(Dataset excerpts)
______________________________

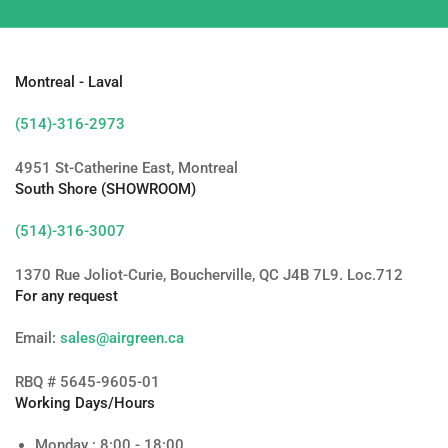
Montreal - Laval
(514)-316-2973
4951 St-Catherine East, Montreal
South Shore (SHOWROOM)
(514)-316-3007
1370 Rue Joliot-Curie, Boucherville, QC J4B 7L9. Loc.712
For any request
Email:
sales@airgreen.ca
RBQ # 5645-9605-01
Working Days/Hours
Monday : 8:00 - 18:00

______________________________

▸ What you have to do
Should a record include a picture, omit it from your copy and return the rest unchanged.

▸ Written response
Montreal - Laval
(514)-316-2973
4951 St-Catherine East, Montreal
South Shore (SHOWROOM)
(514)-316-3007
1370 Rue Joliot-Curie, Boucherville, QC J4B 7L9. Loc.712
For any request
Email:
sales@airgreen.ca
RBQ # 5645-9605-01
Working Days/Hours
Monday : 8:00 - 18:00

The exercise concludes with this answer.